Supplied material:
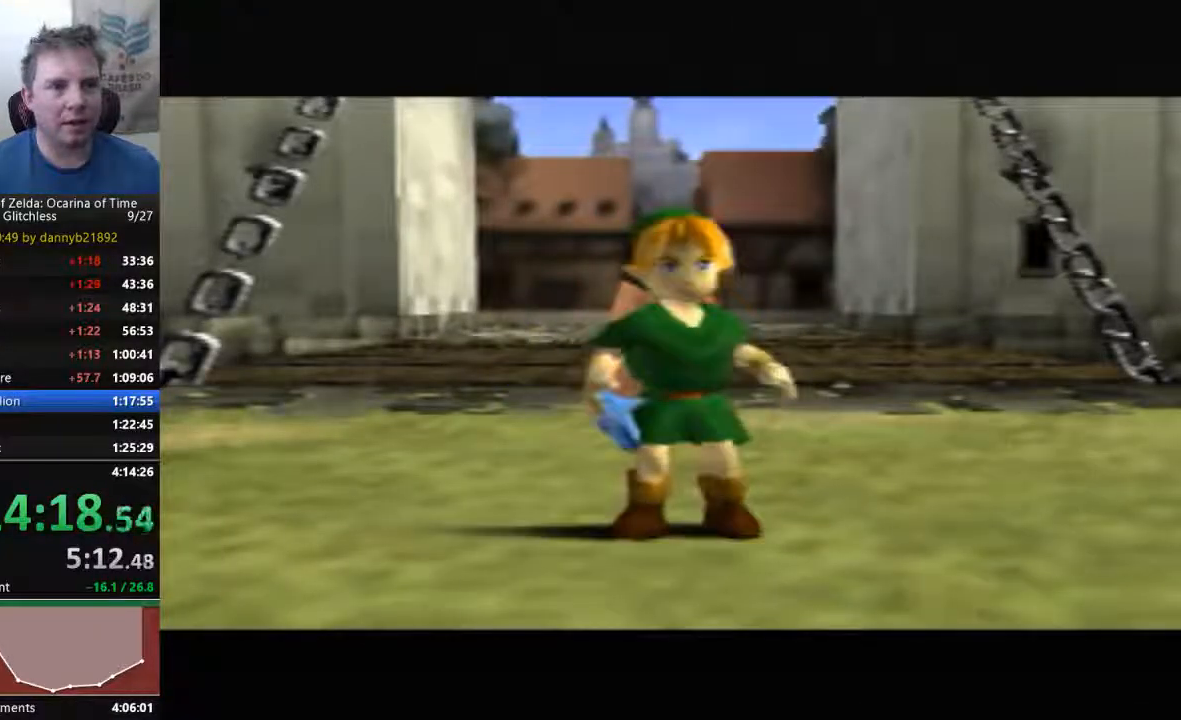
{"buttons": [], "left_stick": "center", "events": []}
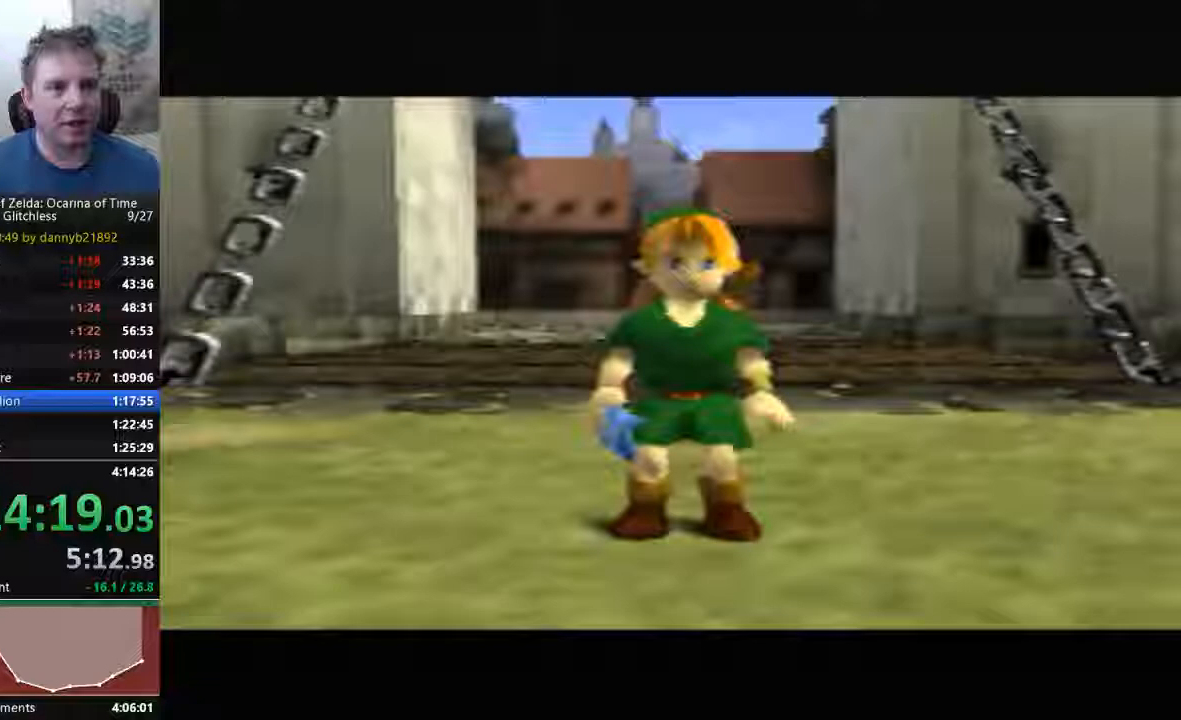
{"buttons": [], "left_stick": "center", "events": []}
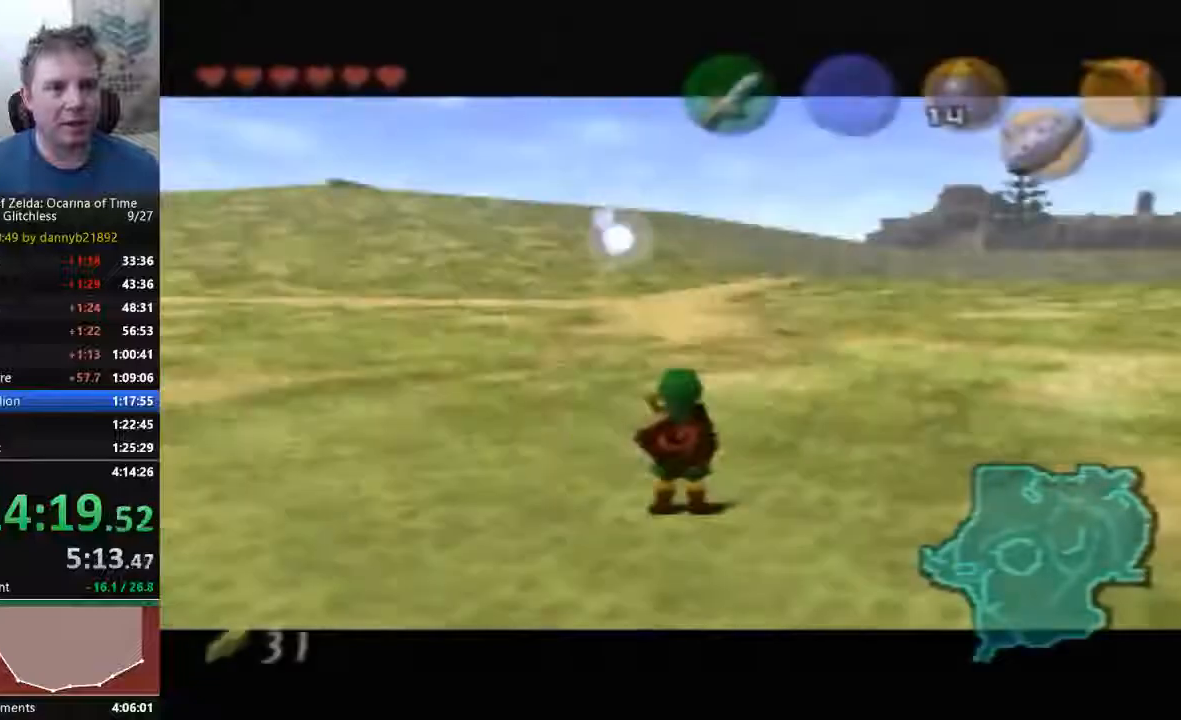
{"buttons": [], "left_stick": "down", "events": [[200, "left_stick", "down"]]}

Exercise description:
Write out the whole listing above exactly; do not include the pictures.

Written response:
{"buttons": [], "left_stick": "center", "events": []}
{"buttons": [], "left_stick": "center", "events": []}
{"buttons": [], "left_stick": "down", "events": [[200, "left_stick", "down"]]}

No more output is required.